▶ Your objective
Below are the entries; return every line among them that holds the word "pixels".

▶ The data
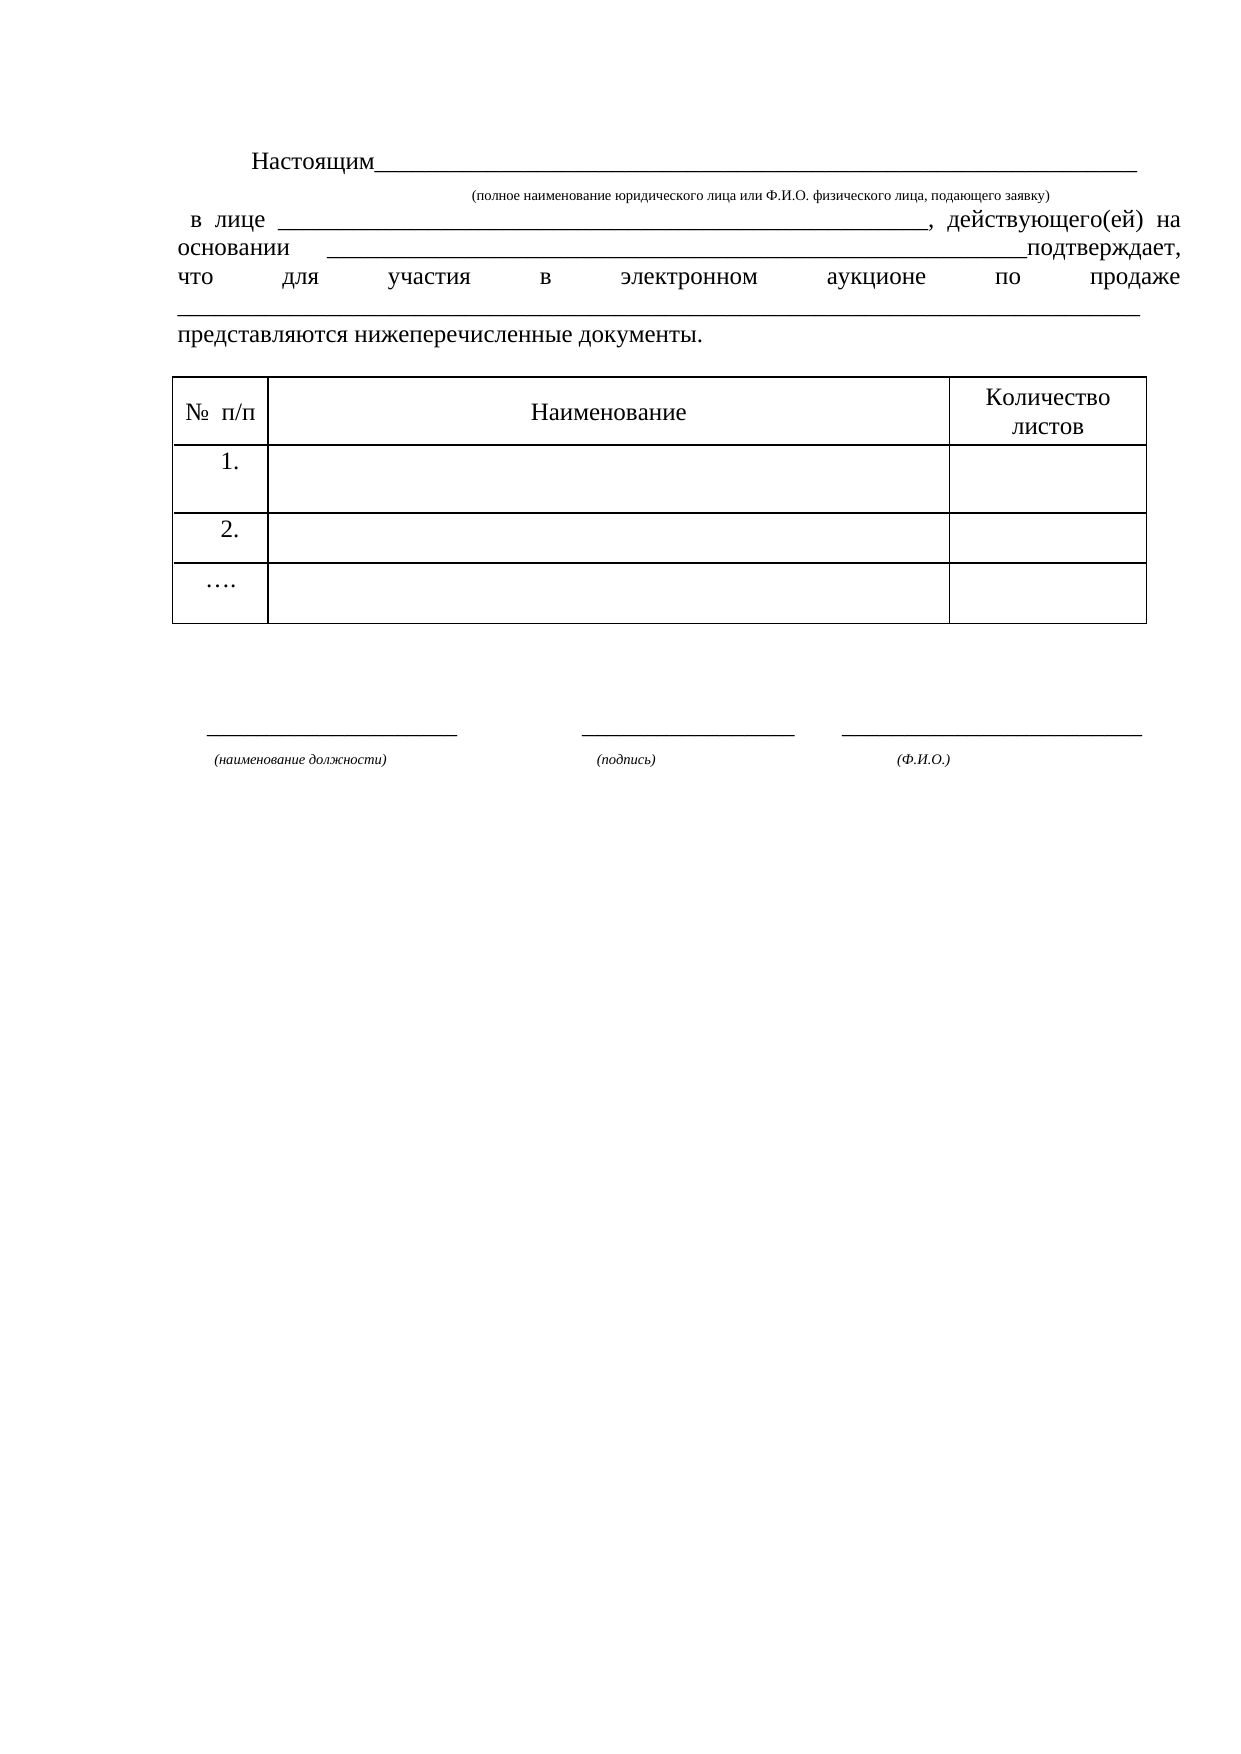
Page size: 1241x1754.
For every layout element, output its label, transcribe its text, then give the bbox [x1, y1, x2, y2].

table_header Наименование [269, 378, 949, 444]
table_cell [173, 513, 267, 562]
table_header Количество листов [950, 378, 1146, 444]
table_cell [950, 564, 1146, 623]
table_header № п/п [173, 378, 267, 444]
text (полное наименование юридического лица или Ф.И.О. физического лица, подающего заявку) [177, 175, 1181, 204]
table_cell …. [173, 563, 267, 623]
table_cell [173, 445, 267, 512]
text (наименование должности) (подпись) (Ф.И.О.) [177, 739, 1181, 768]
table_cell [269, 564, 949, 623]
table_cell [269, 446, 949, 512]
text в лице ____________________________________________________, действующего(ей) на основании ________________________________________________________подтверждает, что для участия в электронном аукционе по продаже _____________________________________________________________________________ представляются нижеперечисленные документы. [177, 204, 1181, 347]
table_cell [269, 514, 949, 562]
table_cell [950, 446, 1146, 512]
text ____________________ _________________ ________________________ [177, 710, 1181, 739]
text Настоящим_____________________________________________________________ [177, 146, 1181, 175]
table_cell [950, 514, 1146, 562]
--
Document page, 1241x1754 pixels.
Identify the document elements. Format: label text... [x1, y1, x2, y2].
* * *
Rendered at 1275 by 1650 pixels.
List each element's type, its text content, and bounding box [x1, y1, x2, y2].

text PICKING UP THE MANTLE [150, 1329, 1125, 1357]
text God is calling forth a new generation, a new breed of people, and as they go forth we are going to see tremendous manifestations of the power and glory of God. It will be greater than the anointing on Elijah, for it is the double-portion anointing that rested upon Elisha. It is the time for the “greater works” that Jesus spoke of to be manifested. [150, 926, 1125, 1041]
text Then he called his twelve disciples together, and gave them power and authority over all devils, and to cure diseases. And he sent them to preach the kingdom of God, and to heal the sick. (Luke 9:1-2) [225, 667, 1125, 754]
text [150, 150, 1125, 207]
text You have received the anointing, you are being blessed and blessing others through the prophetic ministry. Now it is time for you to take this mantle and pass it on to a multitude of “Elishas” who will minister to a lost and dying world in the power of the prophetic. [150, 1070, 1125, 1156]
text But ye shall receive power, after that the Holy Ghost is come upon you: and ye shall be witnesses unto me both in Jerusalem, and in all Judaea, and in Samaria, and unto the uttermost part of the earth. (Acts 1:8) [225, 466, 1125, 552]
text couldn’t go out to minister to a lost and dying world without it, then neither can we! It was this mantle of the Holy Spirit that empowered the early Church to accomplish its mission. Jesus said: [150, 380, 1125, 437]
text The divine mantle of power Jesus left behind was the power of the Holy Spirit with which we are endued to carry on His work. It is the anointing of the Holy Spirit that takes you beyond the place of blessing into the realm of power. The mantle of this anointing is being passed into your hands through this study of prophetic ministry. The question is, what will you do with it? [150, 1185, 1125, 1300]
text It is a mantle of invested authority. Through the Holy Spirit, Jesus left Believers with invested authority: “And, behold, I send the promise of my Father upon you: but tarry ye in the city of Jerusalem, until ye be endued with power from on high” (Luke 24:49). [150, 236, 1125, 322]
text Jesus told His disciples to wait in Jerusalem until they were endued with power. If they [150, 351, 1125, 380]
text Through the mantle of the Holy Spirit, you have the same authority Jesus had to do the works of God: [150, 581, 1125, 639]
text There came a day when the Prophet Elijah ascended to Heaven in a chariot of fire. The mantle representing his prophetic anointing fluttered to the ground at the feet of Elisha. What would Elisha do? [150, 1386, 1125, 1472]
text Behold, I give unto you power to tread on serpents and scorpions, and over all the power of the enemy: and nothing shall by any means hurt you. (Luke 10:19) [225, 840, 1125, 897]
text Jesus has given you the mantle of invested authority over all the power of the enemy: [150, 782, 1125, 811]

▶ Result of the task
Document page, 1241x1754 pixels.
Rendered at 1275 by 1650 pixels.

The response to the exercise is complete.